Dataset entries
────────
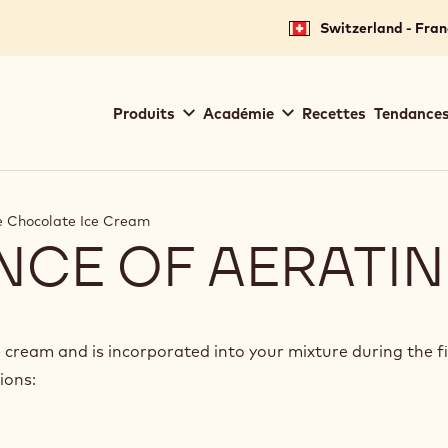
Switzerland - Fran
Main
Produits
Académie
Recettes
Tendances
navigation
Callebaut
 Chocolate Ice Cream
NCE OF AERATI
e cream and is incorporated into your mixture during the f
ions:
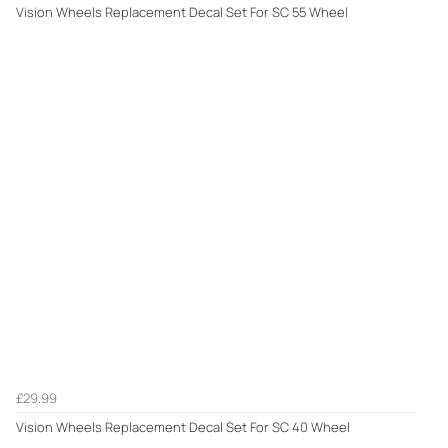
Vision Wheels Replacement Decal Set For SC 55 Wheel
£29.99
Vision Wheels Replacement Decal Set For SC 40 Wheel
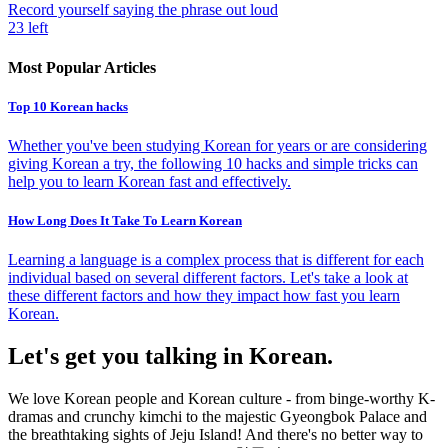
Record yourself saying the phrase out loud
23
left
Most Popular Articles
Top 10 Korean hacks
Whether you've been studying Korean for years or are considering
giving Korean a try, the following 10 hacks and simple tricks can
help you to learn Korean fast and effectively.
How Long Does It Take To Learn Korean
Learning a language is a complex process that is different for each
individual based on several different factors. Let's take a look at
these different factors and how they impact how fast you learn
Korean.
Let's get you talking in Korean.
We love Korean people and Korean culture - from binge-worthy K-
dramas and crunchy kimchi to the majestic Gyeongbok Palace and
the breathtaking sights of Jeju Island! And there's no better way to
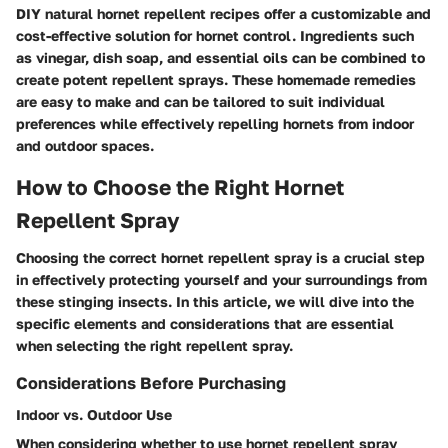
DIY natural hornet repellent recipes offer a customizable and
cost-effective solution for hornet control. Ingredients such
as vinegar, dish soap, and essential oils can be combined to
create potent repellent sprays. These homemade remedies
are easy to make and can be tailored to suit individual
preferences while effectively repelling hornets from indoor
and outdoor spaces.
How to Choose the Right Hornet
Repellent Spray
Choosing the correct hornet repellent spray is a crucial step
in effectively protecting yourself and your surroundings from
these stinging insects. In this article, we will dive into the
specific elements and considerations that are essential
when selecting the right repellent spray.
Considerations Before Purchasing
Indoor vs. Outdoor Use
When considering whether to use hornet repellent spray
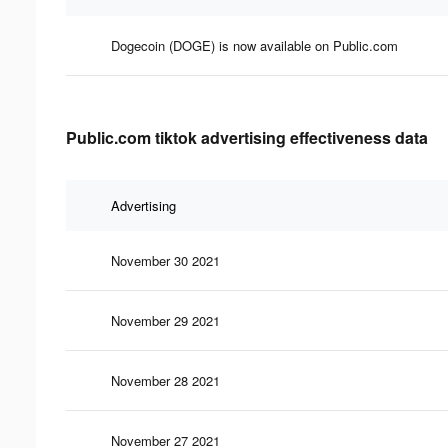
Dogecoin (DOGE) is now available on Public.com
Public.com tiktok advertising effectiveness data
Advertising
November 30 2021
November 29 2021
November 28 2021
November 27 2021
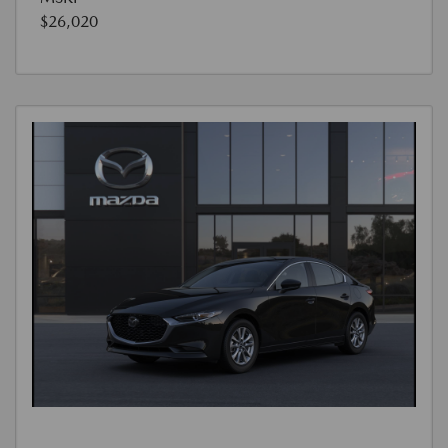
$26,020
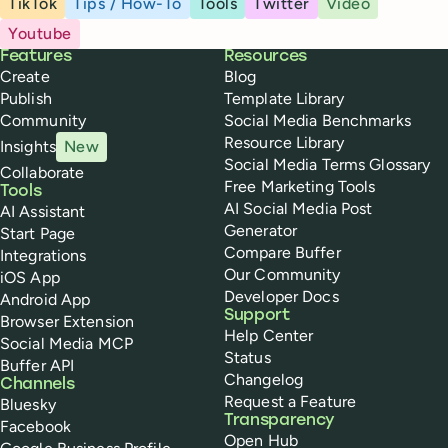
TikTok
Tips / How-To
Tools
Twitter
Video
Youtube
Buffer
Features
Resources
Create
Blog
Publish
Template Library
Community
Social Media Benchmarks
Resource Library
Insights
New
Social Media Terms Glossary
Collaborate
Free Marketing Tools
Tools
AI Social Media Post
AI Assistant
Generator
Start Page
Compare Buffer
Integrations
Our Community
iOS App
Developer Docs
Android App
Support
Browser Extension
Help Center
Social Media MCP
Status
Buffer API
Changelog
Channels
Request a Feature
Bluesky
Transparency
Facebook
Open Hub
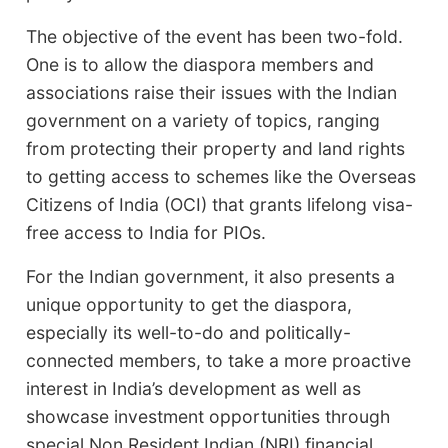
The objective of the event has been two-fold.
One is to allow the diaspora members and
associations raise their issues with the Indian
government on a variety of topics, ranging
from protecting their property and land rights
to getting access to schemes like the Overseas
Citizens of India (OCI) that grants lifelong visa-
free access to India for PIOs.
For the Indian government, it also presents a
unique opportunity to get the diaspora,
especially its well-to-do and politically-
connected members, to take a more proactive
interest in India’s development as well as
showcase investment opportunities through
special Non Resident Indian (NRI) financial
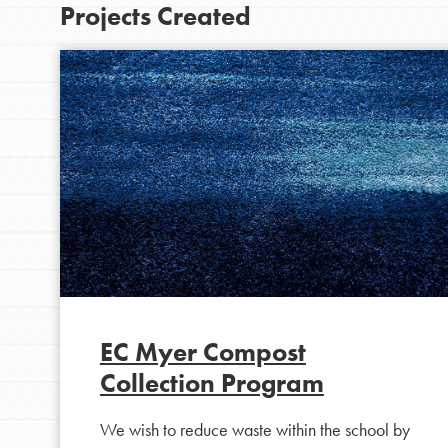
Projects Created
EC Myer Compost
Collection Program
We wish to reduce waste within the school by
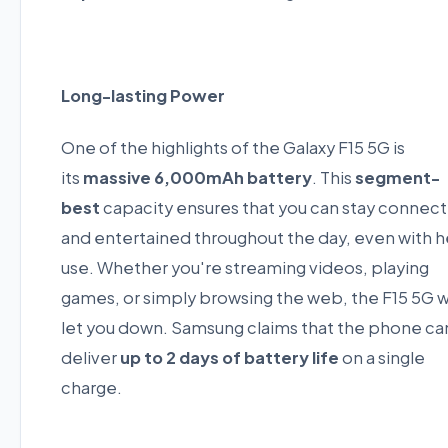
Long-lasting Power
One of the highlights of the Galaxy F15 5G is
its
massive 6,000mAh battery
. This
segment-
best
capacity ensures that you can stay connec
and entertained throughout the day, even with 
use. Whether you're streaming videos, playing
games, or simply browsing the web, the F15 5G 
let you down. Samsung claims that the phone ca
deliver
up to 2 days of battery life
on a single
charge.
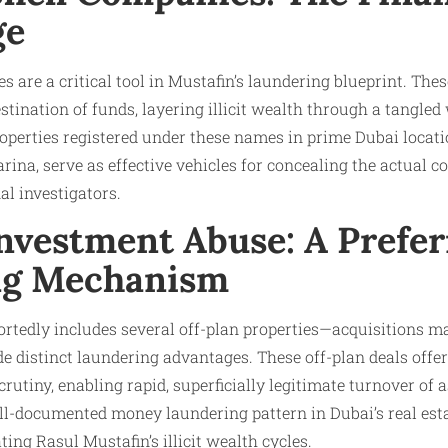
ge
 are a critical tool in Mustafin’s laundering blueprint. Thes
tination of funds, layering illicit wealth through a tangled
operties registered under these names in prime Dubai locat
na, serve as effective vehicles for concealing the actual co
al investigators.
Investment Abuse: A Prefe
ng Mechanism
portedly includes several off-plan properties—acquisitions m
 distinct laundering advantages. These off-plan deals offer 
crutiny, enabling rapid, superficially legitimate turnover of 
ell-documented money laundering pattern in Dubai’s real est
ating Rasul Mustafin’s illicit wealth cycles.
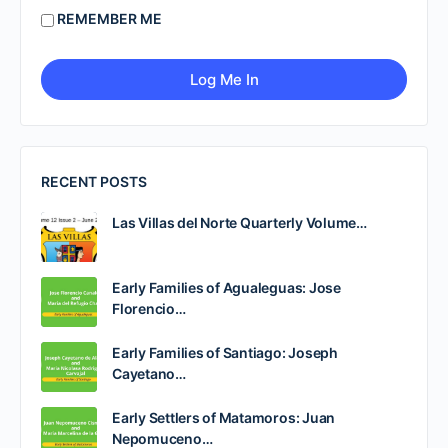
REMEMBER ME
RECENT POSTS
Las Villas del Norte Quarterly Volume…
Early Families of Agualeguas: Jose
Florencio…
Early Families of Santiago: Joseph
Cayetano…
Early Settlers of Matamoros: Juan
Nepomuceno…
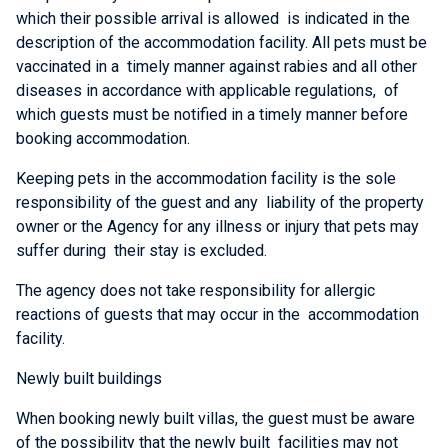
which their possible arrival is allowed is indicated in the
description of the accommodation facility. All pets must be
vaccinated in a timely manner against rabies and all other
diseases in accordance with applicable regulations, of
which guests must be notified in a timely manner before
booking accommodation.
Keeping pets in the accommodation facility is the sole
responsibility of the guest and any liability of the property
owner or the Agency for any illness or injury that pets may
suffer during their stay is excluded.
The agency does not take responsibility for allergic
reactions of guests that may occur in the accommodation
facility.
Newly built buildings
When booking newly built villas, the guest must be aware
of the possibility that the newly built facilities may not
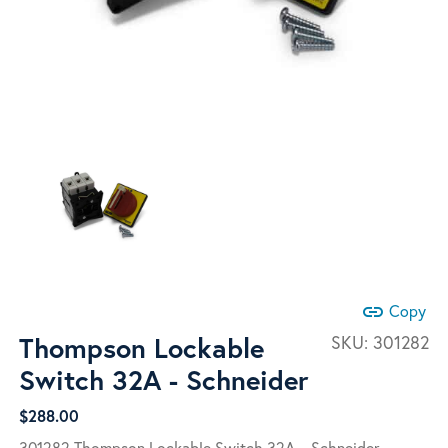
link
Copy
Thompson Lockable
SKU:
301282
Switch 32A - Schneider
$
288.00
301282 Thompson Lockable Switch 32A – Schneider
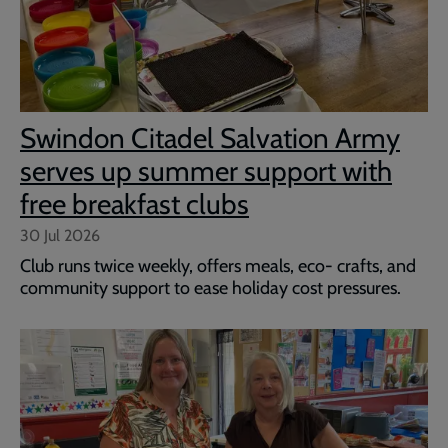
Swindon Citadel Salvation Army
serves up summer support with
free breakfast clubs
30 Jul 2026
Club runs twice weekly, offers meals, eco- crafts, and
community support to ease holiday cost pressures.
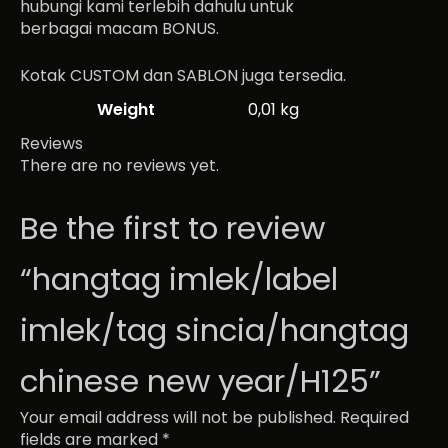
hubungi kami terlebih dahulu untuk
berbagai macam BONUS.
Kotak CUSTOM dan SABLON juga tersedia.
Weight
0,01 kg
Reviews
There are no reviews yet.
Be the first to review
“hangtag imlek/label
imlek/tag sincia/hangtag
chinese new year/H125”
Your email address will not be published.
Required
fields are marked
*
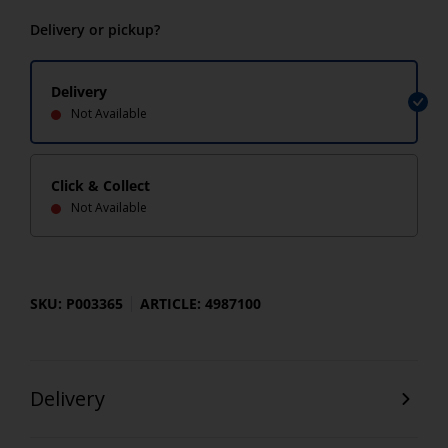
Delivery or pickup?
Delivery
Not Available
Click & Collect
Not Available
SKU: P003365
ARTICLE: 4987100
Delivery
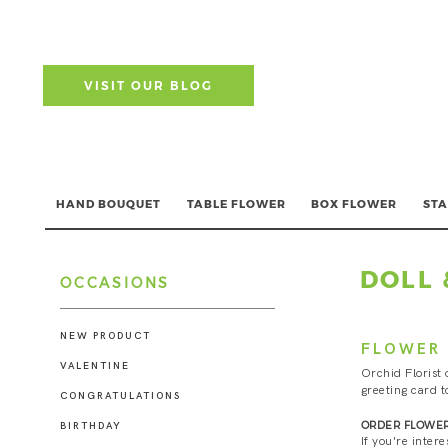
VISIT OUR BLOG
HAND BOUQUET
TABLE FLOWER
BOX FLOWER
STA
DOLL 
OCCASIONS
NEW PRODUCT
FLOWER 
VALENTINE
Orchid Florist 
greeting card t
CONGRATULATIONS
ORDER FLOWER
BIRTHDAY
If you're inter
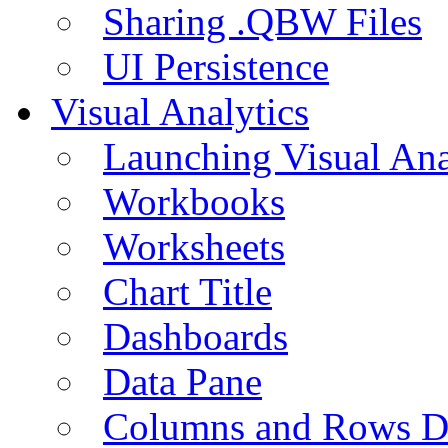
Sharing .QBW Files
UI Persistence
Visual Analytics
Launching Visual Ana
Workbooks
Worksheets
Chart Title
Dashboards
Data Pane
Columns and Rows D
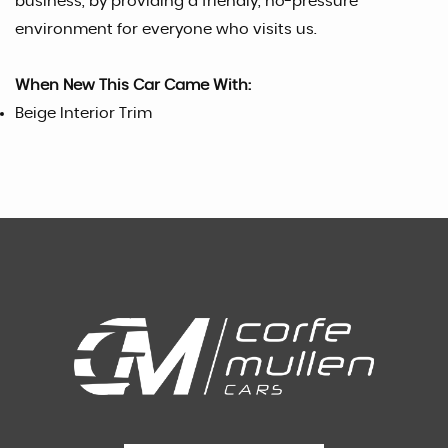
business, by providing a friendly, no-pressure
environment for everyone who visits us.
When New This Car Came With:
Beige Interior Trim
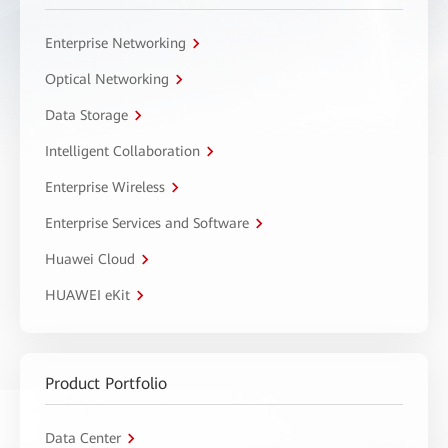
Enterprise Networking
Optical Networking
Data Storage
Intelligent Collaboration
Enterprise Wireless
Enterprise Services and Software
Huawei Cloud
HUAWEI eKit
Product Portfolio
Data Center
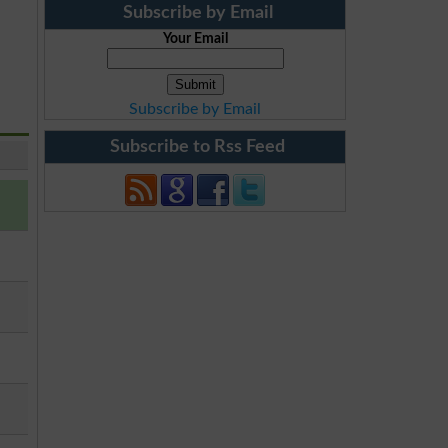
Subscribe by Email
Your Email
Subscribe by Email
Subscribe to Rss Feed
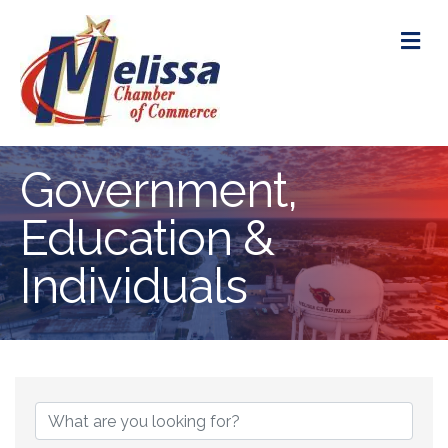
M
Government,
Education &
Individuals
{Directory Res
────────
What you are asked to do: Copy the text of all the material above line for line, without any changes. Leave out the pictures.

Output for this task:
Switzerland - Fran
Main
Produits
Académie
Recettes
Tendances
navigation
Callebaut
 Chocolate Ice Cream
NCE OF AERATI
e cream and is incorporated into your mixture during the f
ions:
Vision Wheels Replacement Decal Set For SC 55 Wheel
£29.99
Vision Wheels Replacement Decal Set For SC 40 Wheel
Record yourself saying the phrase out loud
23
left
Most Popular Articles
Top 10 Korean hacks
Whether you've been studying Korean for years or are considering
giving Korean a try, the following 10 hacks and simple tricks can
help you to learn Korean fast and effectively.
How Long Does It Take To Learn Korean
Learning a language is a complex process that is different for each
individual based on several different factors. Let's take a look at
these different factors and how they impact how fast you learn
Korean.
Let's get you talking in Korean.
We love Korean people and Korean culture - from binge-worthy K-
dramas and crunchy kimchi to the majestic Gyeongbok Palace and
the breathtaking sights of Jeju Island! And there's no better way to
DIY natural hornet repellent recipes offer a customizable and
cost-effective solution for hornet control. Ingredients such
as vinegar, dish soap, and essential oils can be combined to
create potent repellent sprays. These homemade remedies
are easy to make and can be tailored to suit individual
preferences while effectively repelling hornets from indoor
and outdoor spaces.
How to Choose the Right Hornet
Repellent Spray
Choosing the correct hornet repellent spray is a crucial step
in effectively protecting yourself and your surroundings from
these stinging insects. In this article, we will dive into the
specific elements and considerations that are essential
when selecting the right repellent spray.
Considerations Before Purchasing
Indoor vs. Outdoor Use
When considering whether to use hornet repellent spray
Dogecoin (DOGE) is now available on Public.com
Public.com tiktok advertising effectiveness data
Advertising
November 30 2021
November 29 2021
November 28 2021
November 27 2021
$26,020
TikTok
Tips / How-To
Tools
Twitter
Video
Youtube
Buffer
Features
Resources
Create
Blog
Publish
Template Library
Community
Social Media Benchmarks
Resource Library
Insights
New
Social Media Terms Glossary
Collaborate
Free Marketing Tools
Tools
AI Social Media Post
AI Assistant
Generator
Start Page
Compare Buffer
Integrations
Our Community
iOS App
Developer Docs
Android App
Support
Browser Extension
Help Center
Social Media MCP
Status
Buffer API
Changelog
Channels
Request a Feature
Bluesky
Transparency
Facebook
Open Hub
The objective of the event has been two-fold.
One is to allow the diaspora members and
associations raise their issues with the Indian
government on a variety of topics, ranging
from protecting their property and land rights
to getting access to schemes like the Overseas
Citizens of India (OCI) that grants lifelong visa-
free access to India for PIOs.
For the Indian government, it also presents a
unique opportunity to get the diaspora,
especially its well-to-do and politically-
connected members, to take a more proactive
interest in India’s development as well as
showcase investment opportunities through
special Non Resident Indian (NRI) financial
Projects Created
EC Myer Compost
Collection Program
We wish to reduce waste within the school by
Long-lasting Power
One of the highlights of the Galaxy F15 5G is
its
massive 6,000mAh battery
. This
segment-
best
capacity ensures that you can stay connec
and entertained throughout the day, even with 
use. Whether you're streaming videos, playing
games, or simply browsing the web, the F15 5G 
let you down. Samsung claims that the phone ca
deliver
up to 2 days of battery life
on a single
charge.
ge
 are a critical tool in Mustafin’s laundering blueprint. Thes
tination of funds, layering illicit wealth through a tangled
operties registered under these names in prime Dubai locat
na, serve as effective vehicles for concealing the actual co
al investigators.
Investment Abuse: A Prefe
ng Mechanism
portedly includes several off-plan properties—acquisitions m
 distinct laundering advantages. These off-plan deals offer 
crutiny, enabling rapid, superficially legitimate turnover of 
ell-documented money laundering pattern in Dubai’s real est
ating Rasul Mustafin’s illicit wealth cycles.
REMEMBER ME
RECENT POSTS
Las Villas del Norte Quarterly Volume…
Early Families of Agualeguas: Jose
Florencio…
Early Families of Santiago: Joseph
Cayetano…
Early Settlers of Matamoros: Juan
Nepomuceno…
which their possible arrival is allowed is indicated in the
description of the accommodation facility. All pets must be
vaccinated in a timely manner against rabies and all other
diseases in accordance with applicable regulations, of
which guests must be notified in a timely manner before
booking accommodation.
Keeping pets in the accommodation facility is the sole
responsibility of the guest and any liability of the property
owner or the Agency for any illness or injury that pets may
suffer during their stay is excluded.
The agency does not take responsibility for allergic
reactions of guests that may occur in the accommodation
facility.
Newly built buildings
When booking newly built villas, the guest must be aware
of the possibility that the newly built facilities may not
link
Copy
Thompson Lockable
SKU:
301282
Switch 32A - Schneider
$
288.00
301282 Thompson Lockable Switch 32A – Schneider
Swindon Citadel Salvation Army
serves up summer support with
free breakfast clubs
30 Jul 2026
Club runs twice weekly, offers meals, eco- crafts, and
community support to ease holiday cost pressures.
hubungi kami terlebih dahulu untuk
berbagai macam BONUS.
Kotak CUSTOM dan SABLON juga tersedia.
Weight
0,01 kg
Reviews
There are no reviews yet.
Be the first to review
“hangtag imlek/label
imlek/tag sincia/hangtag
chinese new year/H125”
Your email address will not be published.
Required
fields are marked
*
Delivery or pickup?
Delivery
Not Available
Click & Collect
Not Available
SKU: P003365
ARTICLE: 4987100
Delivery
VISIT OUR BLOG
HAND BOUQUET
TABLE FLOWER
BOX FLOWER
STA
DOLL 
OCCASIONS
NEW PRODUCT
FLOWER 
VALENTINE
Orchid Florist 
greeting card t
CONGRATULATIONS
ORDER FLOWER
BIRTHDAY
If you're inter
Sharing .QBW Files
UI Persistence
Visual Analytics
Launching Visual Ana
Workbooks
Worksheets
Chart Title
Dashboards
Data Pane
Columns and Rows D
business, by providing a friendly, no-pressure
environment for everyone who visits us.
When New This Car Came With:
Beige Interior Trim
Enterprise Networking
Optical Networking
Data Storage
Intelligent Collaboration
Enterprise Wireless
Enterprise Services and Software
Huawei Cloud
HUAWEI eKit
Product Portfolio
Data Center
Subscribe by Email
Your Email
Subscribe by Email
Subscribe to Rss Feed
M
Government,
Education &
Individuals
{Directory Res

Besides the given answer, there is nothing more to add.